→ **To do**:
Find each line in the records below that contains the word "categories", and copy every one of those lines in full.

→ **Exercise inputs**:
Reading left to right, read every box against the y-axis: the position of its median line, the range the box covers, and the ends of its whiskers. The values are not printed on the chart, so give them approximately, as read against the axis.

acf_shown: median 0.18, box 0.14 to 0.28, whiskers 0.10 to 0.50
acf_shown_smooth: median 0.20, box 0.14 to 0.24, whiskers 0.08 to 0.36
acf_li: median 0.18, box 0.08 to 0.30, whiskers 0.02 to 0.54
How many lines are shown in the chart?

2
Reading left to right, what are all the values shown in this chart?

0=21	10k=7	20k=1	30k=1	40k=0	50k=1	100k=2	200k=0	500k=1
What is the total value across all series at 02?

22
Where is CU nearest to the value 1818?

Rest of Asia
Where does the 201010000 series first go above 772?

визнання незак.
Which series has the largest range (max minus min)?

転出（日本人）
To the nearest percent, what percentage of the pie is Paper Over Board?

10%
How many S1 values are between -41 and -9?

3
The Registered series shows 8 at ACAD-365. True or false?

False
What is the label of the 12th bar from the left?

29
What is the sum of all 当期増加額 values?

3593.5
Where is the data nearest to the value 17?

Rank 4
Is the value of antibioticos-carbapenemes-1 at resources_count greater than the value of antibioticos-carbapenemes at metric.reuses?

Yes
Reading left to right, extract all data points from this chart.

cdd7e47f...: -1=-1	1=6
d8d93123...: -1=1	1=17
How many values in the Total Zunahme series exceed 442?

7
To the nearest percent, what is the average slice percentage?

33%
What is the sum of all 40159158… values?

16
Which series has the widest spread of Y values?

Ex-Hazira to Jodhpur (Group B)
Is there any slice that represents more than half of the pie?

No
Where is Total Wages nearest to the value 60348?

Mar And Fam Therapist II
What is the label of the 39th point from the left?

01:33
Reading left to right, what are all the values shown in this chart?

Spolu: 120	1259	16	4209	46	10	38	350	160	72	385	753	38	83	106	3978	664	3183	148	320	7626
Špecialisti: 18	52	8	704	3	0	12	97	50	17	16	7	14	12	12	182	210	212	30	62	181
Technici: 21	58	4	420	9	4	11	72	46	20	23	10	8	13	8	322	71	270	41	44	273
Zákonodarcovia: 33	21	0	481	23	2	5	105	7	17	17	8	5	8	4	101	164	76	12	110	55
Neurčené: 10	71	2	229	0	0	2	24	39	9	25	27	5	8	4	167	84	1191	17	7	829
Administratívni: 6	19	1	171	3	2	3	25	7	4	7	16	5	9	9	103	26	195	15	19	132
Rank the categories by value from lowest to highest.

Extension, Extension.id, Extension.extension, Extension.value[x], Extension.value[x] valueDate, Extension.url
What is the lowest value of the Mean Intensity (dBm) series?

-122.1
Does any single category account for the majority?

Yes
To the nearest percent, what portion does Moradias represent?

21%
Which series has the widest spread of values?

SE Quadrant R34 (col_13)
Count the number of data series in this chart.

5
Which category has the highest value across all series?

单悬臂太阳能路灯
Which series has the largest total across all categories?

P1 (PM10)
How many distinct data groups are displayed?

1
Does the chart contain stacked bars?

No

→ **Answer**:
Rank the categories by value from lowest to highest.
Which series has the largest total across all categories?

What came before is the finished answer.